Journal of Documentation
- Discipline: Information science, library science
- Language: English
- Edited by: David Bawden

Publication details
- History: 1945–present
- Publisher: Emerald Group Publishing
- Frequency: Bimonthly
- Impact factor: 0.853 (2016)

Standard abbreviations
- ISO 4: J. Doc.

Indexing
- CODEN: JDOCAS
- ISSN: 0022-0418
- LCCN: 47040404
- OCLC no.: 01754538

Links
- Journal homepage;

= Journal of Documentation =

The Journal of Documentation is a double-blind peer-reviewed academic journal covering theories, concepts, models, frameworks, and philosophies in information science. The journal publishes scholarly articles, research reports, and critical reviews. The first editor was Theodore Besterman.

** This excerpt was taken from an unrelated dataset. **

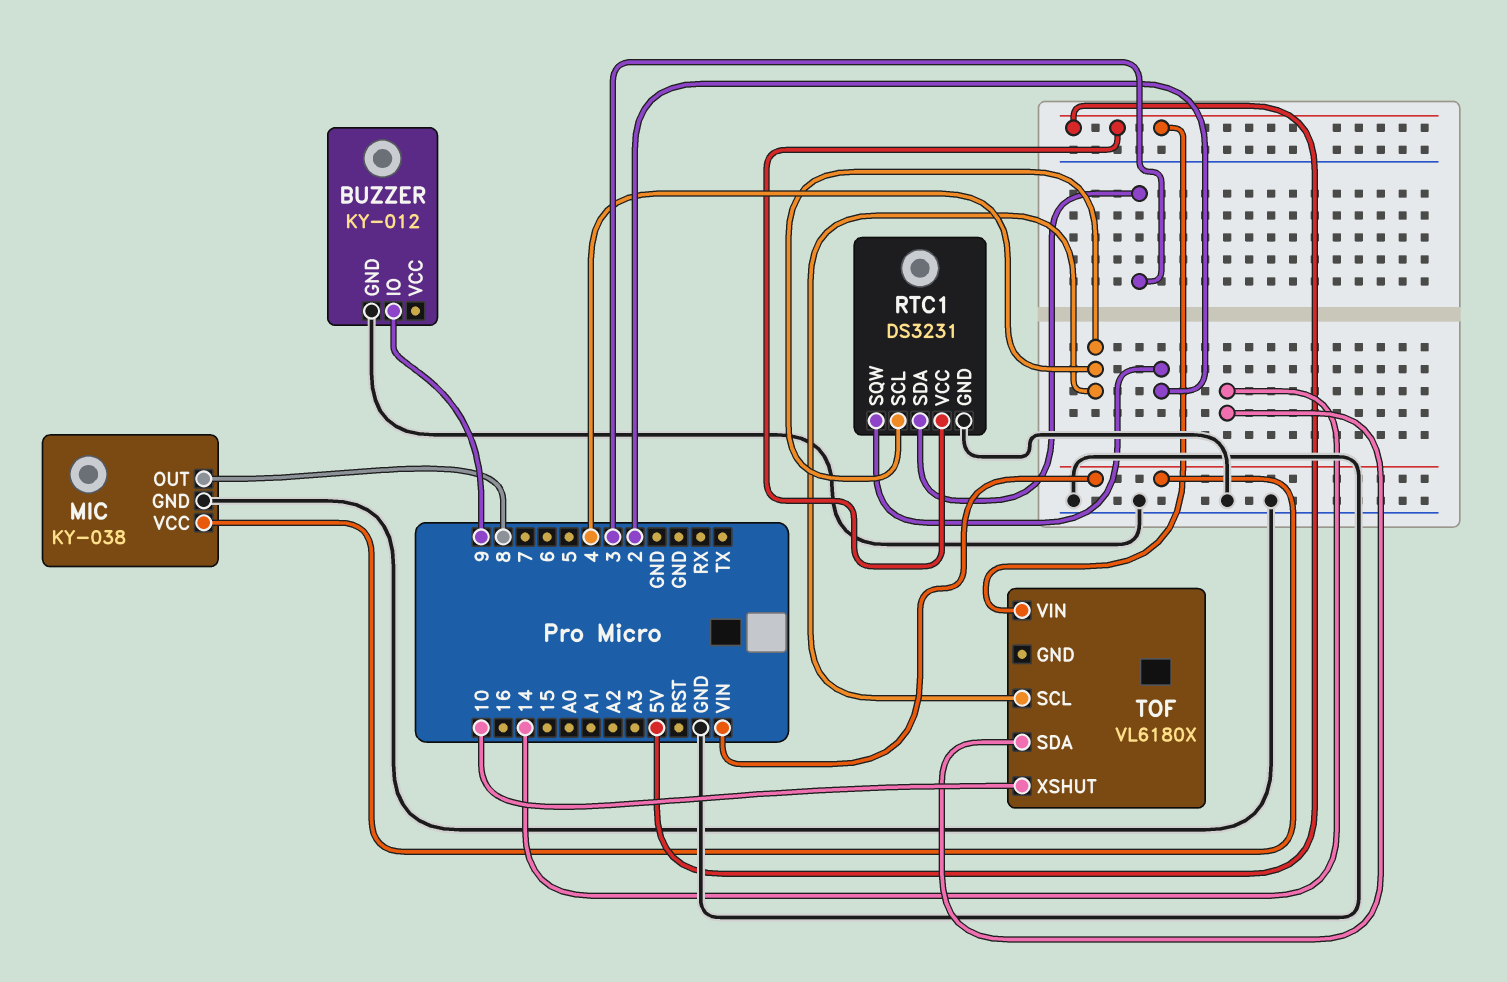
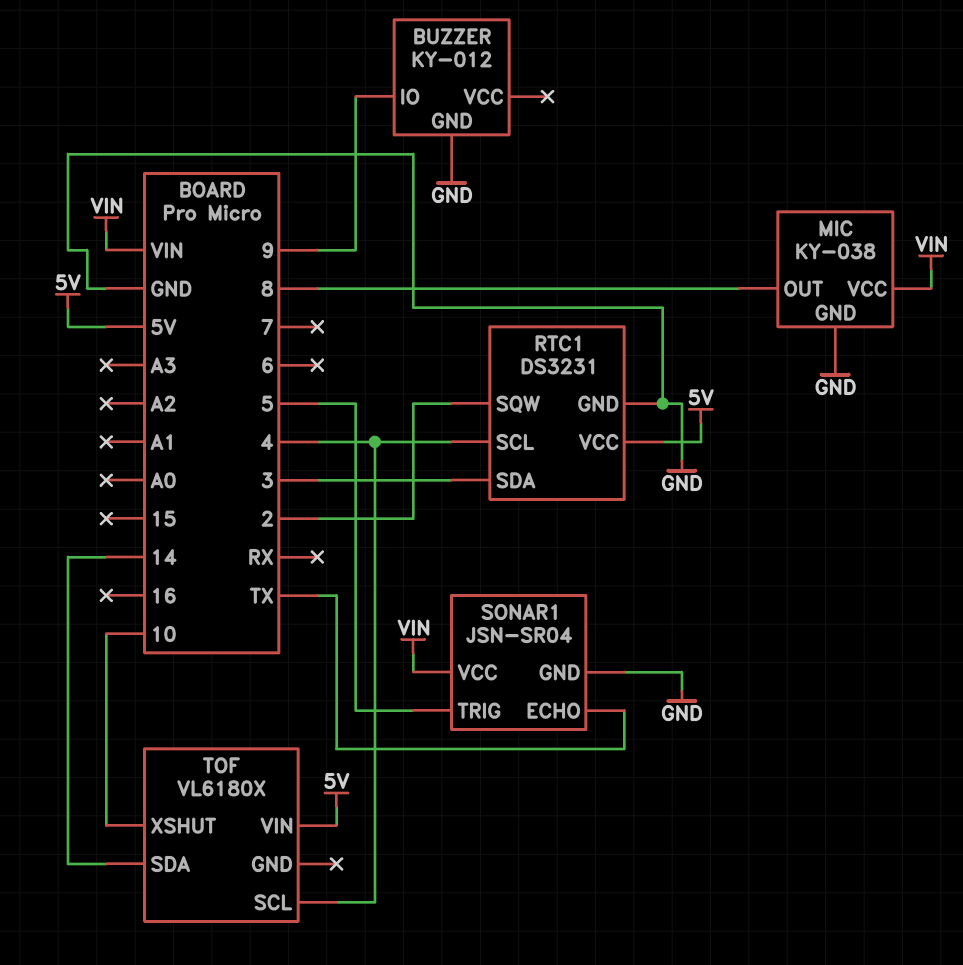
SONAR1: none -> JSN-SR04
SONAR1 pin ECHO: none -> TX
SONAR1 pin GND: none -> GND
SONAR1 pin TRIG: none -> 5
SONAR1 pin VCC: none -> VIN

The scope of the Journal of Documentation is broadly information sciences, encompassing all of the academic and professional disciplines which deal with recorded information. These include, but are not limited to, information science, library science, and related disciplines, knowledge management, knowledge organization, information seeking, information retrieval, human information behaviour, and digital literacy.

The main audience for the journal is educators, scholars, researchers, and policy-makers in information-related areas. It published quarterly between 1945 and 1996, expanding to five issues per year between 1997 and 1999. Since 2000, it is published bimonthly. It is currently edited by David Bawden (City University London.) In celebration of the journal's 60th anniversary, a series of review articles were published between 2004 and 2006, which commented on the significance of eleven articles originally published in the Journal in the previous six decades.

The journal is published by Emerald Group Publishing. It is available for subscription singularly and also as part of an online subscription to the Emerald Library and Information Studies Subject Collection.